# failure to recognize card reader



## wilgam (Jul 25, 2008)

My Mac G4 iBook has suddenly failed to recognize my CF camera card readers. I have 3 readers (2 Lexar, 1 GE), have used 2 for 2 years with never a problem. Computer still recognizes camera connected USB and downloads from card in camera.


----------



## macthorough (Jul 5, 2008)

1 Disconnect everything from ibook except power cord
2 Reset PMU
3 Reset PRAM
4 Does card reader work on another ibook G4? 
5 Does another card reader of the same type work on this ibook?
6 Make another admin user account, Does Card reader work in another user account?


----------



## sinclair_tm (Mar 11, 2005)

You said that two have worked just fine. Did you start having problems after trying to add the third card reader? I see you have two different card reader brands, and if they had drivers that you installed, it could be they are conflicting, keeping either from working.


----------



## wilgam (Jul 25, 2008)

macthorough said:


> 1 Disconnect everything from ibook except power cord
> 2 Reset PMU
> 3 Reset PRAM
> 4 Does card reader work on another ibook G4?
> ...


----------



## wilgam (Jul 25, 2008)

Thanks for the thorough and erudite advice--over my head (I had to look up PMU & PRAM)--but in my search for definition I found stuff explaining how to reset. Too busy to go further at present but you've helped by showing me where to start.


----------



## red_phoenix (Jul 30, 2008)

*if only 2 card attached, is it still functioning?...
if yes, it mean that ur reader is capable only 2 non self-powered USB device..*


----------



## wilgam (Jul 25, 2008)

sinclair_tm said:


> You said that two have worked just fine. Did you start having problems after trying to add the third card reader? I see you have two different card reader brands, and if they had drivers that you installed, it could be they are conflicting, keeping either from working.

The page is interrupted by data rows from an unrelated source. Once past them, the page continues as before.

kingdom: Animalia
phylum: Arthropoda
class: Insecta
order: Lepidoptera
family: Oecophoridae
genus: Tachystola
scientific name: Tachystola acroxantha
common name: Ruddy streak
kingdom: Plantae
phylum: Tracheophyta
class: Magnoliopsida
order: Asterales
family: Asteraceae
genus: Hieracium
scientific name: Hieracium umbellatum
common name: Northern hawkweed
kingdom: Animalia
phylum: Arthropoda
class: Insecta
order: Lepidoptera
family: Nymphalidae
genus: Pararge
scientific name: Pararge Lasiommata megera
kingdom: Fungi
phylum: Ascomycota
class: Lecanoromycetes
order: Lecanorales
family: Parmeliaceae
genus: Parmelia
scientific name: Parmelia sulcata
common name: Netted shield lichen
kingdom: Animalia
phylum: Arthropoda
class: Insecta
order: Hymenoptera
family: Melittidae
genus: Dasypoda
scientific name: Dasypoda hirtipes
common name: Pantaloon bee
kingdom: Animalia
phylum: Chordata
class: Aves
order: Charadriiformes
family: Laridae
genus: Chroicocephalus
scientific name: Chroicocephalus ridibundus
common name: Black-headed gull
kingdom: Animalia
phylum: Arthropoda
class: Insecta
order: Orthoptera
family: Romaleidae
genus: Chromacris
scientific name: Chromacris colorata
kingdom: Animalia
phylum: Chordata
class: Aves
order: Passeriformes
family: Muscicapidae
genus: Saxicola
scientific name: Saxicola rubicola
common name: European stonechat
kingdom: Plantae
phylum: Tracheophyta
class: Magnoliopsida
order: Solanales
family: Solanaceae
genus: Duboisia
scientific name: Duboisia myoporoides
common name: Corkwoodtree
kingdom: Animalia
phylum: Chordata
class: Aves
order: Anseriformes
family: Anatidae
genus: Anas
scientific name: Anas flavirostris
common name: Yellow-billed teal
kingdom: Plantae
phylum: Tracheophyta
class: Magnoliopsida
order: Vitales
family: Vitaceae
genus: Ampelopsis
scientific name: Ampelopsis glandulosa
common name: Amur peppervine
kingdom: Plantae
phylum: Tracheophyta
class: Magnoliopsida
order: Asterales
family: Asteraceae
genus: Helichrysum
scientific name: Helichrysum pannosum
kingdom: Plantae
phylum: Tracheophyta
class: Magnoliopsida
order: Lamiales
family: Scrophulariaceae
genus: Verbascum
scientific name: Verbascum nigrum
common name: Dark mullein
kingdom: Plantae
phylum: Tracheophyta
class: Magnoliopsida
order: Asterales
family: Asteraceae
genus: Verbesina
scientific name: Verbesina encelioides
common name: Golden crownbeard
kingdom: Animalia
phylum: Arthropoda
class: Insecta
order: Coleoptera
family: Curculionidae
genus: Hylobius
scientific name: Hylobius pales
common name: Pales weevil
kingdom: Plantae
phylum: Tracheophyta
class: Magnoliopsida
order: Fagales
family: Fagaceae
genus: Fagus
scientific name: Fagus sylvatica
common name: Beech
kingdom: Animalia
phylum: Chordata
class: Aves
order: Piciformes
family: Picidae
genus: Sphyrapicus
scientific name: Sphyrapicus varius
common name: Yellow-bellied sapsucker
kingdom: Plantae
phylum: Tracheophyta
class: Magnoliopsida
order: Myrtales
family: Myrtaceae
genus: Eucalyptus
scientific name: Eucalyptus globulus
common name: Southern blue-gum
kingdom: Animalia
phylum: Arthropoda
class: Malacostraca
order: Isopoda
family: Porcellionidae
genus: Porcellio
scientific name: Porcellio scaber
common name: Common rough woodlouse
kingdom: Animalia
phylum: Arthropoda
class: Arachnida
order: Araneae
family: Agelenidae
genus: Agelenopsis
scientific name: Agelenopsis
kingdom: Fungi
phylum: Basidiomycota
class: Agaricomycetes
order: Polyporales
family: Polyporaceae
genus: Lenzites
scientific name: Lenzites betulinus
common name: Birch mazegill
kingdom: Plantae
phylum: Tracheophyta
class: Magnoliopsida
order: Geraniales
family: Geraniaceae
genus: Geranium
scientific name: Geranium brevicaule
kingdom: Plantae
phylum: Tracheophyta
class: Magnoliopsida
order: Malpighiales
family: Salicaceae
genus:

No, I added the third after the first 2 stopped working and then none were recognized; and re the brand difference, I was using 2 brands for several years. Then suddenly and simultaneously all 3 failed to show up. Since my posting I've started using a new camera with SD cards and the SD reader is recognized...huh? Well, I've gotten used to computer life: another day, another dither. Thanks anyway.


----------



## macthorough (Jul 5, 2008)

wilgam said:


> Thanks for the thorough and erudite advice--over my head (I had to look up PMU & PRAM)--but in my search for definition I found stuff explaining how to reset. Too busy to go further at present but you've helped by showing me where to start.


What does erudite mean?


----------



## sinclair_tm (Mar 11, 2005)

You are sitting at a computer with an interweb connection and dear to ask what a word means?!? Google it.
:smooch:


----------